Pour ce qui concerne l’interaction entre la « commission métiers » et les autres formations de ce « groupe de travail », les rares collègues impliqués seront donc mis en position de répondre "à la commande" des autres entités… Tout comme les SPIP sont perpétuellement mis en demeure de répondre aux exigences de tous sans avoir à fixer leurs propres conditions à l’exercice de leurs missions, leurs attentes vis-à-vis des établissements, des autorités judiciaires…
La Directrice de l’Administration Pénitentiaire se réfère régulièrement au modèle de réforme belge… Elle semble néanmoins oublier que nos voisins ont clairement délimité le territoire de chacun dans le triptyque autorité mandante – assistant de justice – usager, que chacun est donc reconnu dans ses prérogatives, compétences, droits et devoirs… Existe t-il un seul métier dont la déontologie serait définie par d’autres ?
Si le SNEPAP-FSU soutient le principe d’une réflexion sur les métiers du SPIP, d’un questionnement et d’un enrichissement des pratiques, les plus grandes réserves sur la méthode retenue et le calendrier des travaux sont émises. La chancellerie comme la DAP ont, à plusieurs reprises, rappelé l’importance d’offrir un support opérationnel au texte devant le Parlement. La Directrice de l’administration pénitentiaire a tenté de nous rassurer en expliquant que la démarche reposerait sur deux temps, avec cette première échéance de la fin de l’hiver, et une seconde à plus long terme, afin de laisser les travaux aller à leur terme. Or, il est fondamental que les calendriers politiques et professionnels soient distingués, sous peine de dévoyer les principes soutenant la démarche en cours, et d’ôter toute crédibilité au résultat final.

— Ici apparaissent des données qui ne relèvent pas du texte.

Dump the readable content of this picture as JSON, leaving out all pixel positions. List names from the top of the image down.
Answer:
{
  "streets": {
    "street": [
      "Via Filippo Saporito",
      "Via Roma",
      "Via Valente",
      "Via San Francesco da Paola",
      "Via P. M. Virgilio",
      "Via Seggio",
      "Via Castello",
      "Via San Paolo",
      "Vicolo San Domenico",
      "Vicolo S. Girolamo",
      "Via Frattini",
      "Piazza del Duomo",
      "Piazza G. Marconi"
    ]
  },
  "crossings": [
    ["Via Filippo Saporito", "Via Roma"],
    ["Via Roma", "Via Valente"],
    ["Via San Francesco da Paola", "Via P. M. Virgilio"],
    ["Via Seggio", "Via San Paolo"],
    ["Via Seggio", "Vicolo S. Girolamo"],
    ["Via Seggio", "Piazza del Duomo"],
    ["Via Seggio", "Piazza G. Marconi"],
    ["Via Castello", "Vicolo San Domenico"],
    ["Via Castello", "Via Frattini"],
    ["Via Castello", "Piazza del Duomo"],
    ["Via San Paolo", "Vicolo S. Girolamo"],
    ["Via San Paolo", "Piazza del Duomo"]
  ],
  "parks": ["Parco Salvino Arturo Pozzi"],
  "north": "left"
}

De plus, seules l’association et l’implication efficientes des personnels permettront d’assurer la réussite de ces travaux. Ainsi, nous exhortons l’administration à multiplier les espaces d’échange et de réflexion au niveau régional et local et invitons l’ensemble des personnels à investir ces espaces et à provoquer leur création lorsqu’ils n’existent pas.
L’occasion est belle d’enfin faire émerger une "pensée de la probation" qui ne nous réserve pas les mêmes lieux communs éculés, de mettre en avant des gens qui se mobilisent, réfléchissent, construisent et peuvent porter autre chose qu’un discours convenu..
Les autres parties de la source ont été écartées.